Jalur kereta barang dari Yiwu ke London juga tak jauh berbeda. Semuanya bermuara dari hasil referendum Brexit yang memutuskan Inggris keluar dari Uni Eropa. Keputusan ini lambat laun, dan sedikit banyak, akan menghambat hubungan perdagangan Inggris dengan negara-negara Eropa lain. Sadar akan situasi tersebut, Cina pun memanfaatkan celah tersebut. Menurut Shepar, Cina adalah alternatif yang lebih potensial ketimbang negara-negara sahabat Inggris di Asia Timur lain.
Visi ini dikemukakan profesor Studi Cina dan Asia di King's College, London, Kerry Brown. Kepada thediplomat.com, ia mengatakan bahwa Cina adalah kawan baru yang baik sebab sedang mengalami pertumbuhan ekonomi yang tinggi dan menjanjikan. Baginya, sudah bukan zamannya Inggris menganggap Cina sebagai negara antah berantah.
Ia menyoroti bahwa tiba-tiba janji perdagangan dengan Cina di masa lampau telah terealisasi dengan lebih cepat ketimbang yang diharapkan atau diduga sebelumnya. Kurang setahun Brexit terjadi, kereta barang langsung dari Cina sudah tiba di London.
Rencana besar telah disiapkan antara pemerintah Cina dan Inggris, termasuk pabrik nuklir Hinkley Point, potensi sebesar $2,12 miliar dari pembangunan distrik keuangan baru di dermaga lama East End, London, dan pembangunan proyek Spire London, perumahan tertinggi di Eropa yang berada di daerah Canary Wharf. Menurut CBRE Group Inc., perusahaan Cina menginvestasikan sekitar $5 miliar pada bisnis properti di London pada 2016.
Namun Brown juga mengingatkan kerja sama dengan Cina bisa menjadikan Inggris lebih lemah di hadapan Cina. Inggris akan memiliki tingkat ketergantungan yang lebih tinggi dibandingkan sebelumnya, plus lebih rentan secara ekonomi. Sebab, bagi Brown, meski dua negara sedang bekerja sama, namun yang tak boleh dilupakan bahwa keduanya juga sedang bersaing. Brexit, sayangnya, membuat daya saing Inggris cenderung menurun. Kerja sama dengan Cina dianggap Brown sebagai tanda kekalahan dan keputusasaan.

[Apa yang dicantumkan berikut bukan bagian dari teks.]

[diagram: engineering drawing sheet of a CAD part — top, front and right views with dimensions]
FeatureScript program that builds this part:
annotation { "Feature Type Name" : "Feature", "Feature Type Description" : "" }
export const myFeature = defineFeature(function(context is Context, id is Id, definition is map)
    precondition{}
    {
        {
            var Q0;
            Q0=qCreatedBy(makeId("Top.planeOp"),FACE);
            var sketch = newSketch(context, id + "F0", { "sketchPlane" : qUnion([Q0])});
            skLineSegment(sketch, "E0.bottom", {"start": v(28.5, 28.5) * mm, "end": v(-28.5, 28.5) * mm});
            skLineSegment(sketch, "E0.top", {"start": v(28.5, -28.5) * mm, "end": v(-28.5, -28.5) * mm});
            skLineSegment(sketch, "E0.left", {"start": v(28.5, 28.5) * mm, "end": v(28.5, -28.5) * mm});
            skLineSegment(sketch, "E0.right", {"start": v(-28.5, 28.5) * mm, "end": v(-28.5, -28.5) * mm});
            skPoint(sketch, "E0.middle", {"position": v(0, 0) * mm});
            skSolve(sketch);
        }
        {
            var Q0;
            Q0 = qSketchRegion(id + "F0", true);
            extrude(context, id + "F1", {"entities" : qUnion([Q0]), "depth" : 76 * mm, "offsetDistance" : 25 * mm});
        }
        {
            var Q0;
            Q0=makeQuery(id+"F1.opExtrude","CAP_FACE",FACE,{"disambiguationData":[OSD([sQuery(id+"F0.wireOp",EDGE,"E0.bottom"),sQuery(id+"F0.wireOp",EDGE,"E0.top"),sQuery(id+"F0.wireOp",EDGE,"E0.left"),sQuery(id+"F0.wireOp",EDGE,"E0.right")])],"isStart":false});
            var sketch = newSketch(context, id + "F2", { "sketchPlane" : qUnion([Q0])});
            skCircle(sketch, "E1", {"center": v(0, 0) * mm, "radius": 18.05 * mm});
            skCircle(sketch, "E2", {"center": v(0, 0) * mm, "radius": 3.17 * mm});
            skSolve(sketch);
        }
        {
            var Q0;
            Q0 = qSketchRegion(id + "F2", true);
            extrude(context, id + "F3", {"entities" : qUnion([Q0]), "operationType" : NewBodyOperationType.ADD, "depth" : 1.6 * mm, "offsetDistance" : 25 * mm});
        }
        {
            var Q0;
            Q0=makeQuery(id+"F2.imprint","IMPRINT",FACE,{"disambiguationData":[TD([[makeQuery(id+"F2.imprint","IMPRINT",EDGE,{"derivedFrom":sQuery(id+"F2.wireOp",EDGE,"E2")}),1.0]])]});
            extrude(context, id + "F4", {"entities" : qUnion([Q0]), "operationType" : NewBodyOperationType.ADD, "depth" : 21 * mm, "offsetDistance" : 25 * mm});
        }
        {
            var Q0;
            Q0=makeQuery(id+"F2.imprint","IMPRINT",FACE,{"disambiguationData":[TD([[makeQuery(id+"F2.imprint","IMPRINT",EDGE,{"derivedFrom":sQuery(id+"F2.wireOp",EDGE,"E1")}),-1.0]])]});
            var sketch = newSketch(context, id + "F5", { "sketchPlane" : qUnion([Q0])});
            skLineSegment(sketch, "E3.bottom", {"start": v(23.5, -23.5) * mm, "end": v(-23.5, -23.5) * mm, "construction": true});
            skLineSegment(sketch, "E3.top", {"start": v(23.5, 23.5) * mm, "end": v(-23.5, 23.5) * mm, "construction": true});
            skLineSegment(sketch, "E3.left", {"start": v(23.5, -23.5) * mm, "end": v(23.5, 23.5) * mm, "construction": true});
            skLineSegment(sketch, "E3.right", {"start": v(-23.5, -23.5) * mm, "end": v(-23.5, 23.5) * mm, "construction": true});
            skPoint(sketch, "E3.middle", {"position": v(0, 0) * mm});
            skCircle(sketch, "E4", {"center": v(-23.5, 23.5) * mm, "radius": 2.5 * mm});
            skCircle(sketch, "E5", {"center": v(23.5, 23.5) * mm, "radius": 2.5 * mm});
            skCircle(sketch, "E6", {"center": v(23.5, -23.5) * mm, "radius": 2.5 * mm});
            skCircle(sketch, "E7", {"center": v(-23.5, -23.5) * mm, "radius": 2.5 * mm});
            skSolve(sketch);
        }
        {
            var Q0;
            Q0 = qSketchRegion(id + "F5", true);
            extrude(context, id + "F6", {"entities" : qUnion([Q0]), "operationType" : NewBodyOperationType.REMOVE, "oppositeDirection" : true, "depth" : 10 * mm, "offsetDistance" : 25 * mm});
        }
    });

“Ini (Brexit) adalah hasil yang menyedihkan. Cina memiliki ikan yang lebih besar untuk digoreng (keuntungan ekonomi yang lebih besar—red). Kerja sama ini nantinya akan lebih terlihat sebagai pemberian rasa kasihan yang sporadis, diselingi kenangan akan masa lalu ketika Inggris masih dianggap oleh negara lain, bahkan oleh Cina sendiri,” paparnya.